After the flat, Maud’s house gave her a sense of expansion. To have her breakfast served daintily at a dining-room table was refreshing after months of getting up hurriedly and getting the milk and orange marmalade and rolls together herself. To come back at night to a comfortable house where there were two or three rooms into which she might wander instead of the small living-room of the flat was restful and to go up to the nursery was the most fun of all. The children were often in bed or just being put to bed by the housemaid and their smiles and chuckles at the sight of Horatia if she arrived in time to give them the finishing touches and tuck them in was one of the nicest happenings of the day. Their helplessness, their recognitions, their constantly growing intelligence, all fascinated her. Mingled with her natural love for them was wonder too and constant speculation. It was not unlikely that in a few years she might have children too, children for whom the responsibility would be always hers. She began to respect Maud, Maud being absent and non-irritant, for this achievement of two children. Two children brought into the world and preserved in perfect health. It was no slight thing. It was a big thing—a big success.

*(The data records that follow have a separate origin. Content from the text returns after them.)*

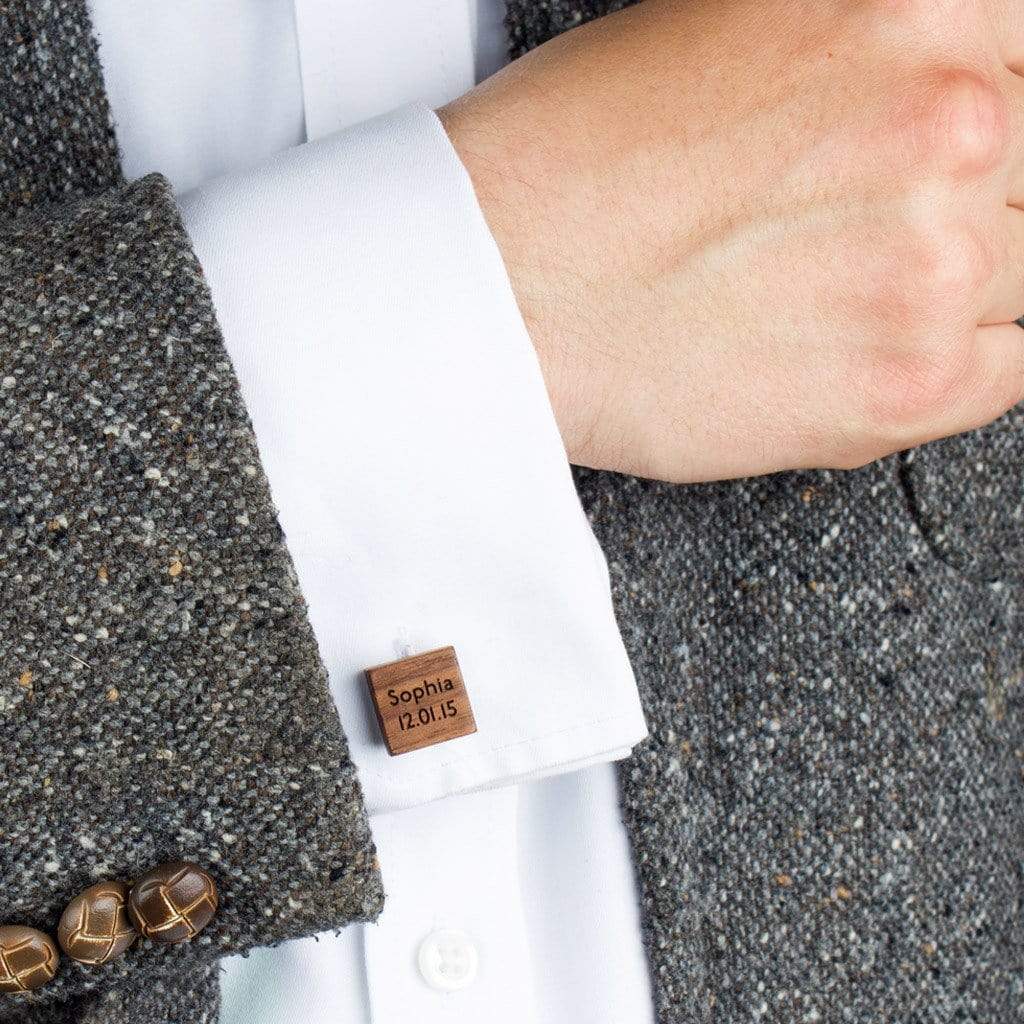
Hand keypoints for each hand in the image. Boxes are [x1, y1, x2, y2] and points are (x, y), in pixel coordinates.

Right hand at [440, 0, 1023, 481]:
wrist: (496, 294)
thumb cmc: (575, 166)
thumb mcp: (731, 28)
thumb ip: (872, 49)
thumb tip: (950, 81)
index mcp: (912, 2)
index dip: (997, 98)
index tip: (964, 143)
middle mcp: (948, 122)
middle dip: (978, 189)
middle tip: (876, 222)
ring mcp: (936, 265)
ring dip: (971, 277)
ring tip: (860, 285)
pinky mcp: (909, 388)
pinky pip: (1015, 369)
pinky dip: (967, 356)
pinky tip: (882, 338)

There was further speculation in her mind when she paid her sister’s bills. Dimly she had known that Harvey and Maud spent a great deal of money but she had not guessed how much. Their home was simple and it was not until she had checked over a great sheaf of bills which came in at the end of Maud’s first week of absence that Horatia found that the simplicity was the expensive result of many hands, many shops, many materials all blended smoothly together into a domestic interior. The total of the bills appalled her. She had laughed at Harvey’s insistence on leaving her a sum in the bank, which she declared “would last a year.” At this rate of expenditure she saw that it would possibly last the two months of her sister’s absence. The most unexpected things cost so much—in the kitchen and in the nursery. And a new speculation bordering on worry came to take the place of those first rapturous thoughts about her own children. She and Jim had figured on living on a sum which did not represent a tenth of what her sister was spending. Granted that she could save this and that and cut out this and that expense, could she even then—— She decided that she must ask Jim.

Jim came every evening when she did not go to the office. He was especially tender these days as if he were trying to completely and surely eradicate the scar which Grace had left on Horatia’s mind. They were beautiful, peaceful evenings with the house quiet and full of the spirit of the sleeping children, and sometimes they imagined that it was their house, that they were at home at last.

“Have you any idea how much this costs, Jim,” asked Horatia, “this peace and order and well-keptness?”

“I can only guess at it in horror.”

She told him and he whistled.

“Worse than your guess?”

“Yes.”

“I wish I had some money of my own,” said Horatia, regretfully. “We’ll have to devise ways of making The Journal pay better.